An Electric Energy Quality Meter Using Hardware Reconfigurable Computing

The use of electronic loads in production processes has been increased lately in the industries, aiming at improving automation and products quality. At the same time, operational costs are reducing, including the cost of electric energy. Together with these advantages many problems appear, such as electromagnetic interferences and harmonics, justifying the insertion of quality and amount of electric energy meters (EEQ meter) for evaluations and analyses for both, consumers and companies. This work describes and analyses several issues in the implementation of a EEQ meter, emphasizing the functional block implementation using hardware reconfigurable computation. The advantages of this approach, such as execution time and parallelism, are explored in this paper

Construction and improvement heuristics applied to the capacitated vehicle routing problem

The capacitated vehicle routing is a combinatorial optimization problem of that has aroused major interest because it is present in critical areas (logistics, transport and other) and it is a problem of considerable difficulty. There are currently several techniques that have been developed to try to solve this problem efficiently. In this paper, we present a solution to this problem based on the strategy of different single techniques combination to obtain the best results. Computing experiments have been conducted on six instances of well-known data sets available in literature.

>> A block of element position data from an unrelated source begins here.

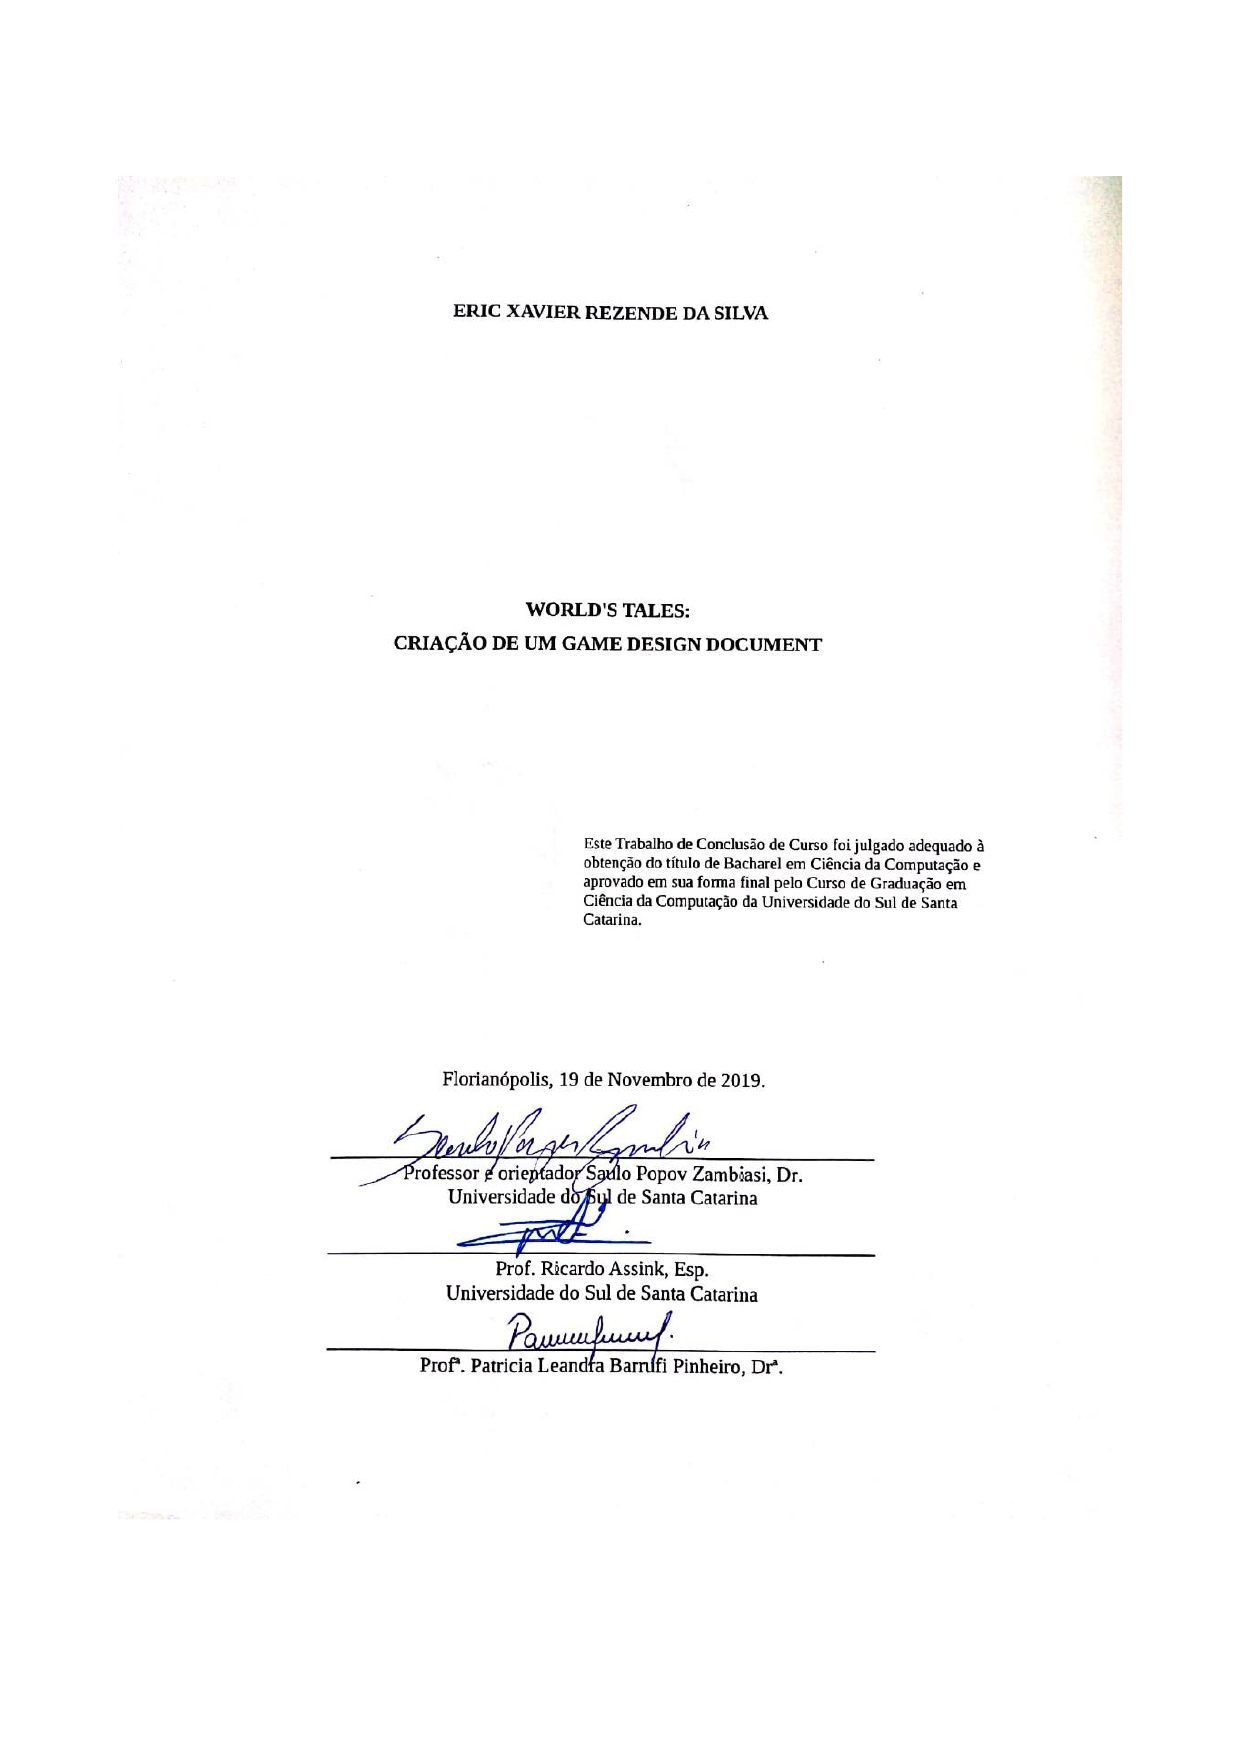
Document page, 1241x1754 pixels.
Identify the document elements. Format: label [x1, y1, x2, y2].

picture [118, 176, 1123, 1520]
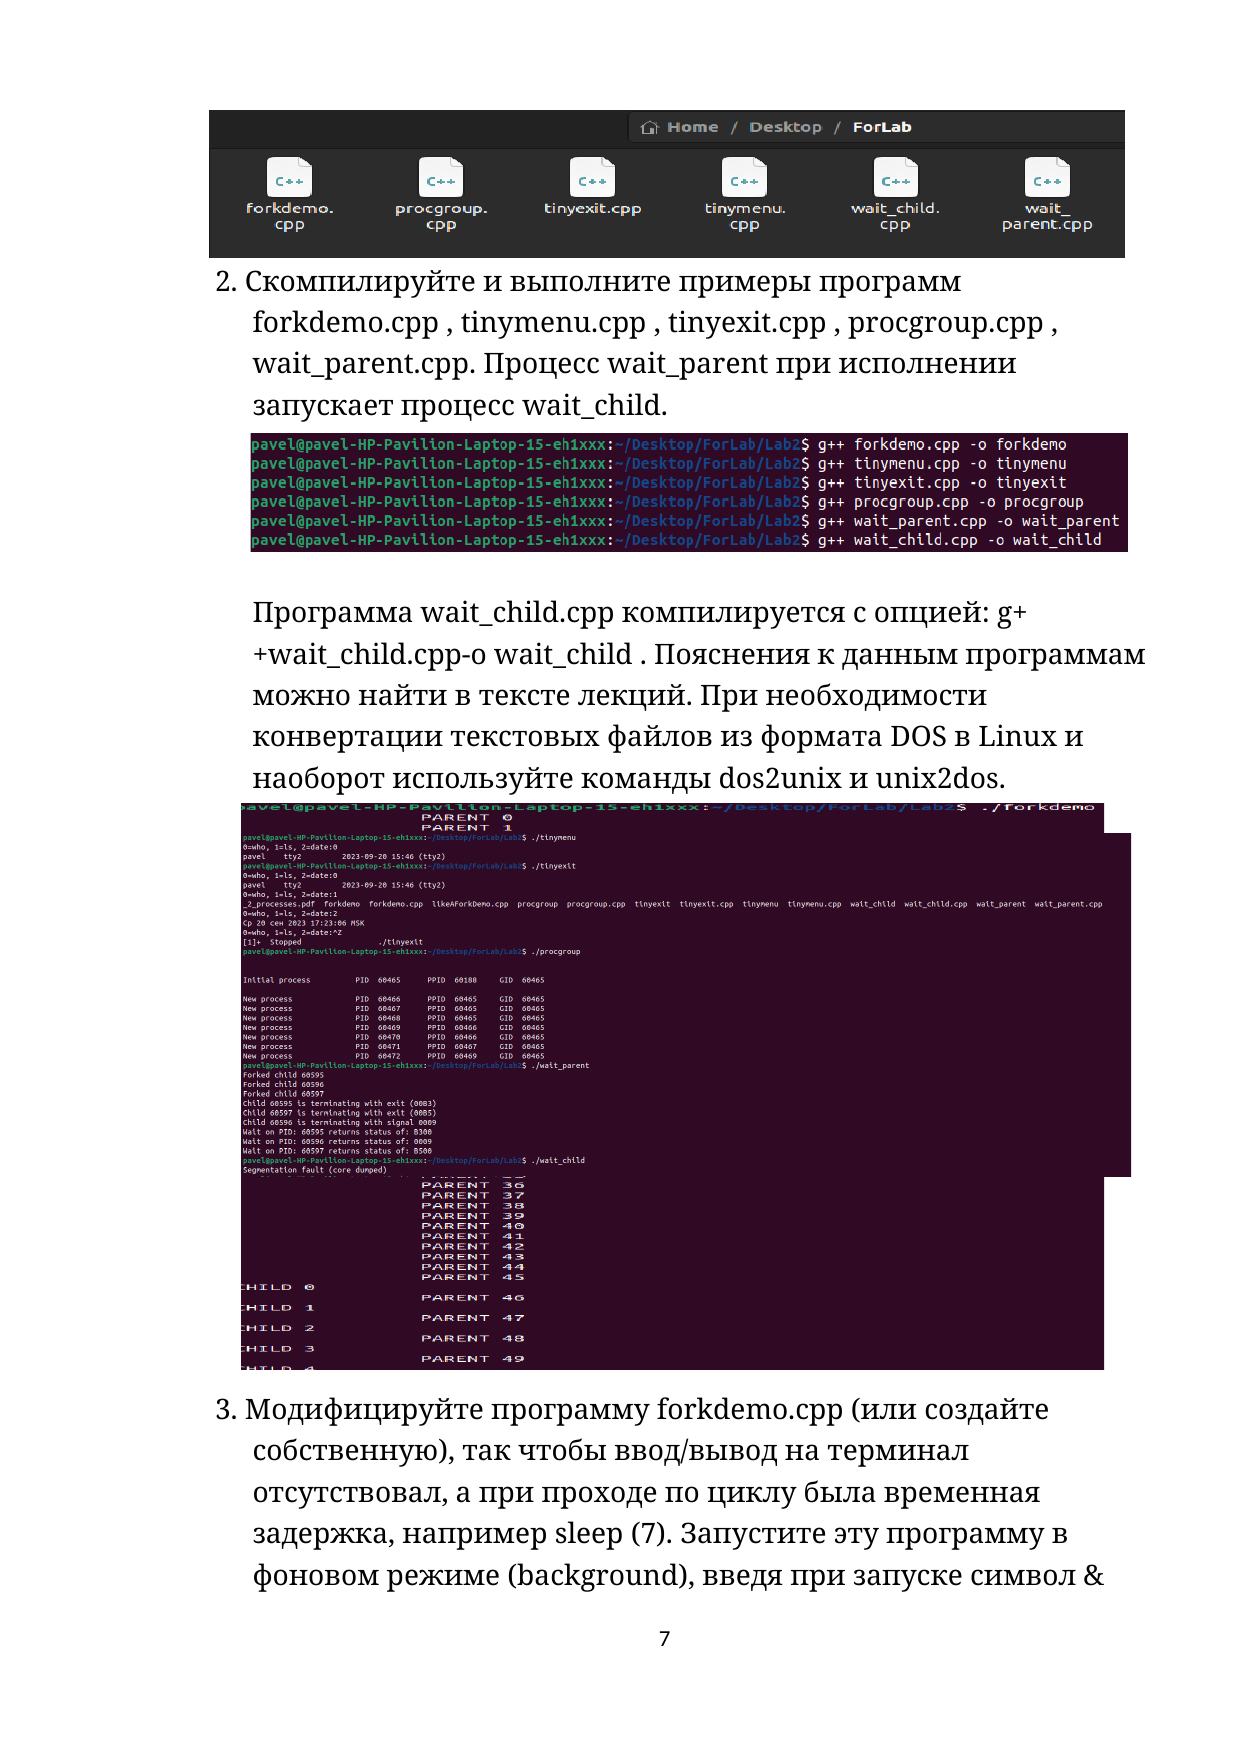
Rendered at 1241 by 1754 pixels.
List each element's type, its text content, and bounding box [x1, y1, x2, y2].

picture [250, 433, 1128, 552]
text 3. Модифицируйте программу forkdemo.cpp (или создайте собственную), так чтобы ввод/вывод на терминал отсутствовал, а при проходе по циклу была временная задержка, например sleep (7). Запустите эту программу в фоновом режиме (background), введя при запуске символ & [215, 816, 1152, 1593]
text 2. Скомпилируйте и выполните примеры программ forkdemo.cpp , tinymenu.cpp , tinyexit.cpp , procgroup.cpp , wait_parent.cpp. Процесс wait_parent при исполнении запускает процесс wait_child. Программа wait_child.cpp компилируется с опцией: g++wait_child.cpp-o wait_child . Пояснения к данным программам можно найти в тексте лекций. При необходимости конвертации текстовых файлов из формата DOS в Linux и наоборот используйте команды dos2unix и unix2dos. [215, 118, 1152, 796]
picture [241, 803, 1132, 1370]
picture [209, 110, 1125, 258]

Reconfigurable hardware computing for accelerating protein folding simulations using the harmony search algorithm and the 3D-HP-side chain model

Proteins are essentials to life and they have countless biological functions. They are synthesized in the ribosome of cells following a template given by the messenger RNA (mRNA). During the synthesis, the protein folds into an unique three-dimensional structure, known as native conformation. This process is called protein folding. Several diseases are believed to be result of the accumulation of ill-formed proteins.Therefore, understanding the folding process can lead to important medical advancements and development of new drugs.